3) We've now got the concrete data of 1 game to bat around. Aside from any answers involving T'eo, tell me what position changes/depth chart engineering you hope to see the staff at least tinker with during the Michigan (sucks!) game.

Developing a defensive line rotation. I would like to see Tenuta/Brown get a solid rotation of their defensive linemen into the game in order to 1) to keep fresh legs on the field, 2) give Michigan's offense some different defensive looks and 3) get some experience for the talented, but untested, Irish d-linemen.
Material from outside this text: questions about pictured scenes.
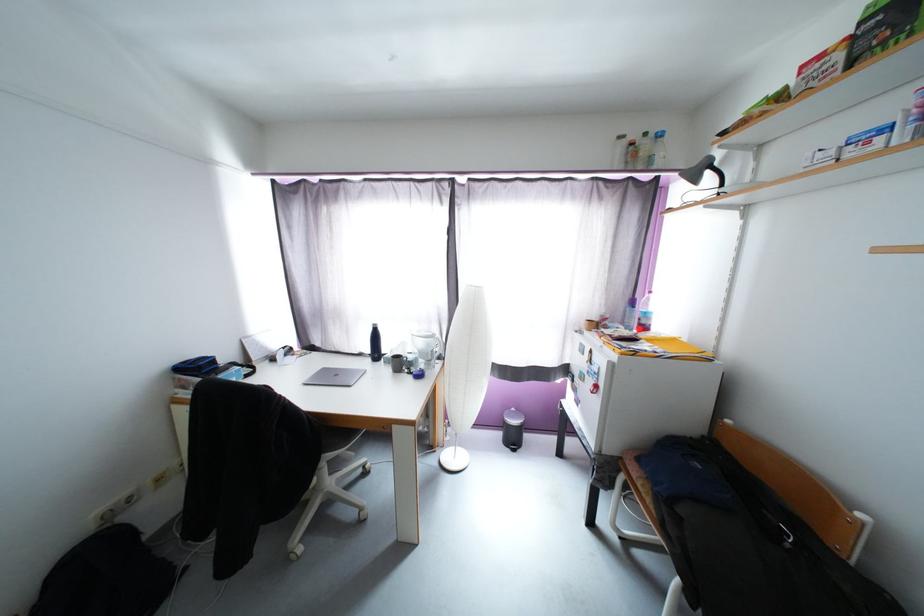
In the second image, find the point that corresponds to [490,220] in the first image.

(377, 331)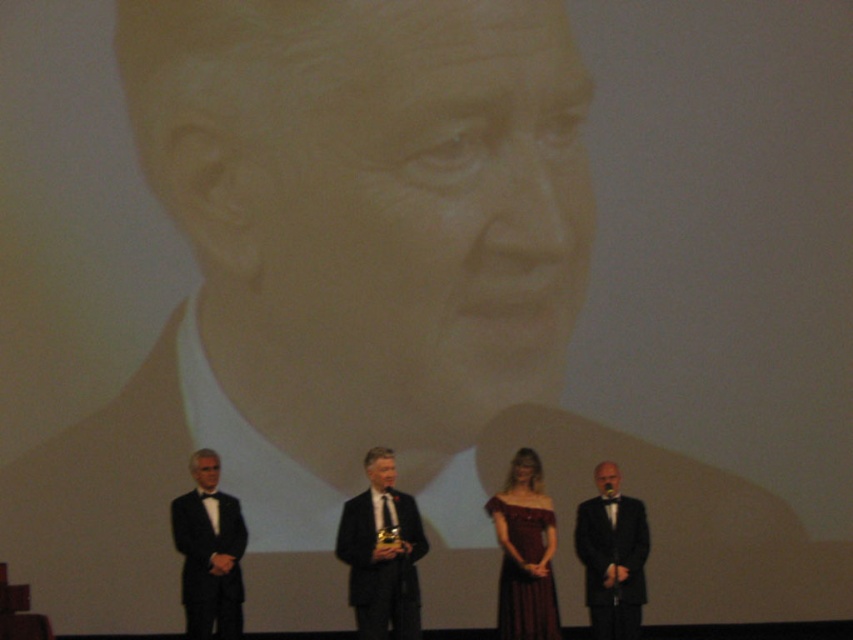
You are standing on the stage and want to move to the right to adjust the lighting. There is a point marked at coordinates point (209, 552) which is the location of the black satin suit at left. Can you safely move to the right from your current position without stepping on the black satin suit at left?

The point (209, 552) marks the location of the black satin suit at left. Since you want to move to the right, you can safely move away from the black satin suit at left as long as you don not step directly on its location.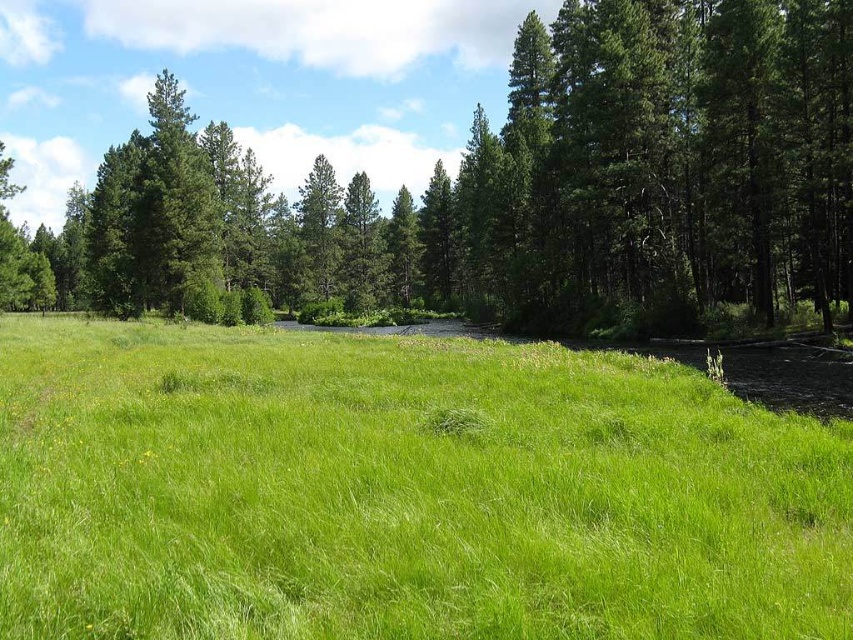
Question: Is green grassy at center closer to camera compared to green leafy tree at center?

Choices:
 (A) yes
 (B) no

Answer: (A)

Question: Can you confirm if green grassy at center is bigger than green leafy tree at center?

Choices:
 (A) no
 (B) yes

Answer: (A)

Question: Is green grassy at center positioned before green leafy tree at center?

Choices:
 (A) no
 (B) yes

Answer: (B)

Question: Which point is farther to the camera?

Choices:
 (A) (532, 128)
 (B) (550, 545)

Answer: (A)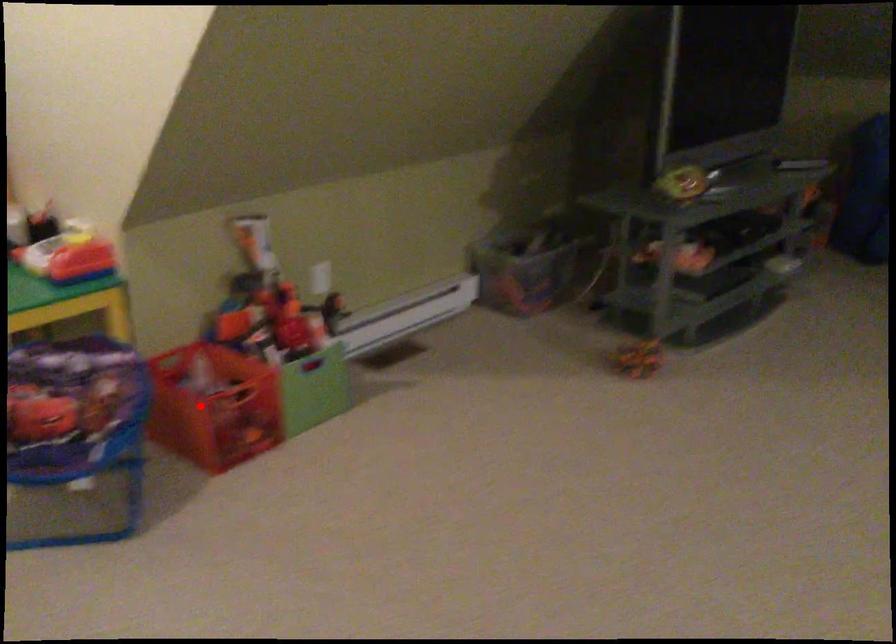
As much as it pains me to say this as a Giants fan, the Philadelphia Eagles have used a similar approach to great effect, finishing seventh in the league against the run in 2007 and fourth last year (former Irish stars Victor Abiamiri and Trevor Laws have been a part of this strategy). While doing this might result in a few growing pains here and there, I think it would give Notre Dame a great chance to have a dominant and healthy d-line as they move forward.

4) The state of Michigan has decided that they've ripped off the Rudy soundtrack long enough and need a new advertising scheme to attract people to their state and support tourism. "Pure Michigan (sucks!)" is so two-thousand-and-late. Give me the new hotness. Give me your best new tourism slogans for Michigan (sucks!).

How about, "Like Canada, But With Ugly Strippers."

5) Navy took tOSU down to the wire, Washington actually looked like a team that's coached to play football games, WSU put up some fight. After Week 1, do you now feel like the Irish '09 schedule is tougher or easier than you felt heading into last week? Why?

The same. Week 1 upsets, or near upsets, are rarely a good arbiter of what type of season a team will have. There is far too much volatility in terms of who's prepared, who's fired up, who's still coming together as a team, etc. early on in the year. If those schools who have come out of the gate strong, or stronger than expected, are still playing well after three games, then we can talk about the impact on the Irish schedule. I just don't think that will be the case, though - I think most of those results will prove to be anomalies. As seasons progress, talent levels start to show, losses start to happen and a team's will to fight tends to wilt. As a result, things end up leveling out. It's easy for a team to be better than expected for one game, especially if it's the first. Every year, upsets and near upsets happen in the first two weeks of the season and the pundits start salivating. It's an annual event, and rarely do those results serve as harbingers of a team's impending success.